Morocco’s Most Exotic Beaches
From wind-and-wave-battered west coast beaches buffered by the Atlantic Ocean to calm coves along the Mediterranean in the country’s Spanish-influenced north, Morocco’s balmy-for-most-of-the-year beaches beckon beach and outdoors lovers alike. Harness the wind and go where it blows during kite-boarding lessons in Essaouira. Or journey north to the Mediterranean town of Al Hoceima, where the Rif Mountains plunge into sandy bays with blue-green water.
Few beaches in Morocco boast the exotic vibe and world-class windsurfing scene of Essaouira, a historic walled town that lures tourists from dry and sun-baked Marrakech, three hours to the west, with its ancient medina and Portuguese fort buffered by a sweeping crescent of sand. In the marina, fishermen sell seafood straight from their boats (the sardines are a local favorite) and locals grill it up for you at rustic stands nearby, serving it with a spread of salads spiced with cumin and coriander and wheels of thick bread. Take kite surfing lessons from local shredders at Kite Centre Essaouira or thread your way through the dunes atop a camel with sunset tours from Zouina Cheval.
Sandy coves backed by the verdant Rif Mountains and easily accessible hiking in the cliffs perched above town make low-key Al Hoceima, along the Mediterranean coast, a popular Moroccan beach escape. Tourists, mainly of the French and German variety, usually arrive by boat or plane into Tangier (about four and a half hours by road to the northwest) and join Moroccan roadtrippers to loll in the sand or make the afternoon stroll along Avenue Mohammed V (for people watching) and sea breezes as the sun sets. And while Al Hoceima’s city beach (Quemado Beach) is inviting with its crystal-clear water, it’s worth escaping just outside of town to Tala Youssef for a less crowded stretch of sand. Casa Paca Alhucemas Guesthouse has rooms with Mediterranean views and the friendly husband-wife owners cook a mean paella.
Morocco’s most unique beach lies between the towns of Mirleft and Sidi Ifni, about three hours to the south of the mass tourism beach destination of Agadir. Legzira is known for its spectacular natural arches (one of which yawns across 90 feet of beach) and sandstone cliffs that are best visited at low tide. Particularly at dawn and dusk, the majestic geological formations sparkle with a kaleidoscope of colors. Stay a while so you can soak up several sunrises and sunsets. Legzira Beach Club has inexpensive rooms near the beach and the kitchen does delicious fresh meals such as fish and Moroccan tagine (meat – usually lamb or chicken -- cooked with fruit and olives in a conical clay pot).

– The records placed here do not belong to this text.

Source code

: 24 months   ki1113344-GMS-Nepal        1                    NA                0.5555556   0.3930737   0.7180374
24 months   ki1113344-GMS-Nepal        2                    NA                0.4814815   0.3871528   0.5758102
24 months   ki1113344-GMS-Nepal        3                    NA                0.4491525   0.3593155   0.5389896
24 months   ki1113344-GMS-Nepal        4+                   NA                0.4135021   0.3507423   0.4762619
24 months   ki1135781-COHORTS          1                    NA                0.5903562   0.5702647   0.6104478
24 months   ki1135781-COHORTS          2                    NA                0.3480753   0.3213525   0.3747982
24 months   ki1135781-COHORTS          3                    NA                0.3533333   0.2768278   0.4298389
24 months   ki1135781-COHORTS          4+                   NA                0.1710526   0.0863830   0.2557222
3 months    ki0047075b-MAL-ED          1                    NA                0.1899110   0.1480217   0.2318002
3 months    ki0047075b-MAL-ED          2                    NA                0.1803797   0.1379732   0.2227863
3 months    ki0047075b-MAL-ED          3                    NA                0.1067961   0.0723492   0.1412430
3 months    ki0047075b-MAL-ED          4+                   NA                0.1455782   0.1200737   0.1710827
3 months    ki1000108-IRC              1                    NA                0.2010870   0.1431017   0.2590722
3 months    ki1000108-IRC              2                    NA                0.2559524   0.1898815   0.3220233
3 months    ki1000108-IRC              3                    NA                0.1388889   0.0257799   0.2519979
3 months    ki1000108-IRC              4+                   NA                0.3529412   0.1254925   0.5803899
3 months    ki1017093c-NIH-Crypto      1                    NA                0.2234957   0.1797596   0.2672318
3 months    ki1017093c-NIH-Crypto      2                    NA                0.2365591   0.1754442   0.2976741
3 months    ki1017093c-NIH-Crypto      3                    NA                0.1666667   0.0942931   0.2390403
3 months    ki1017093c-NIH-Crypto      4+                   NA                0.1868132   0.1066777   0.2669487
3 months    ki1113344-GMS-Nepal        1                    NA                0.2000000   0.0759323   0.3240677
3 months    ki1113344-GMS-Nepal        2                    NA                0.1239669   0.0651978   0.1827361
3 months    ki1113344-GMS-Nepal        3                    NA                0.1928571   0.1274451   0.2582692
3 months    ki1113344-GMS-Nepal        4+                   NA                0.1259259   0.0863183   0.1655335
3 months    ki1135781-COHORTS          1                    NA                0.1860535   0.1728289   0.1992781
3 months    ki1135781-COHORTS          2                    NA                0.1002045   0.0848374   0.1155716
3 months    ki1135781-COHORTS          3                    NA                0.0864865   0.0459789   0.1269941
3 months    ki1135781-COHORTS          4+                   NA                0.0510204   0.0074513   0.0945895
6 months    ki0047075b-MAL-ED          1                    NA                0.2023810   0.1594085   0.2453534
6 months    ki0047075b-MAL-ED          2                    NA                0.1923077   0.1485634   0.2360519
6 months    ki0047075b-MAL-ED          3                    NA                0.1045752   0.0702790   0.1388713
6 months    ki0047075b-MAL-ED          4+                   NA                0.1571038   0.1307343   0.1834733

Situated 17 miles south of Essaouira, Sidi Kaouki, a small Berber village home to horses, camels and a few entrepreneurial locals keen to take you down the beach atop their animals, draws a similar wind- and wave-obsessed crowd as its northern neighbor. And while there’s not too much to see in the village, intrepid travelers appreciate the beautiful stretch of mostly empty white sand beach here that doubled for Dubai in the Sex and the City movie. Spend your days basking in the sun and surf or hanging in the village listening to the call to prayer, shopping in a Moroccan souk and staying in one of the family-run guesthouses (Auberge de la Plage is a cheap and cheerful one) clustered around the town square.

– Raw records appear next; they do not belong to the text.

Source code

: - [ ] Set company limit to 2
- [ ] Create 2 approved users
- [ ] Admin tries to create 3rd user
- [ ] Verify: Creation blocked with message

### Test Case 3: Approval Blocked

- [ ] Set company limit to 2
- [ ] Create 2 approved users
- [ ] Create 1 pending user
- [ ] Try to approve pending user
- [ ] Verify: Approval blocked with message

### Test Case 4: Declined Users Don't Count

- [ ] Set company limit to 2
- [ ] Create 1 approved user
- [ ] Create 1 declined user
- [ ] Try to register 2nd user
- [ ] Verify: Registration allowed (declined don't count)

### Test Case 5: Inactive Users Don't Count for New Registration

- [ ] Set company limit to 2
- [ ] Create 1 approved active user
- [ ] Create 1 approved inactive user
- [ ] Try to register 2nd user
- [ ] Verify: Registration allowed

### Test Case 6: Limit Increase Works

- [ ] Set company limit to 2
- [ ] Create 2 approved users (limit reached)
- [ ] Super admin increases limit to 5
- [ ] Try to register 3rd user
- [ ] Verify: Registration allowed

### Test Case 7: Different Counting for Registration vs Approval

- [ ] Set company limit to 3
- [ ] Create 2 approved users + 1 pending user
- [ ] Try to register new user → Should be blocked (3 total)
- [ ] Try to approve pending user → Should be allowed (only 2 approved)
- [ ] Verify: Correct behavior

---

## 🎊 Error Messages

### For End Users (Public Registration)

Like a mini-Essaouira in northern Morocco, this beautiful walled town just south of Tangier on the Atlantic coast is bookended by golden sweeps of sand to the north and south. The nicest beach, Paradise Beach, lies a little over a mile south of the medina (old city) and is best reached by catching a taxi or caleche (horse-drawn carriage) from one of the many entrepreneurs in town keen to take you there. For a special stay with exceptional souq and sea views, book the rooftop room at Dar Azaouia, which can accommodate two adults and two children and has a bathroom modeled after a traditional Moroccan hammam.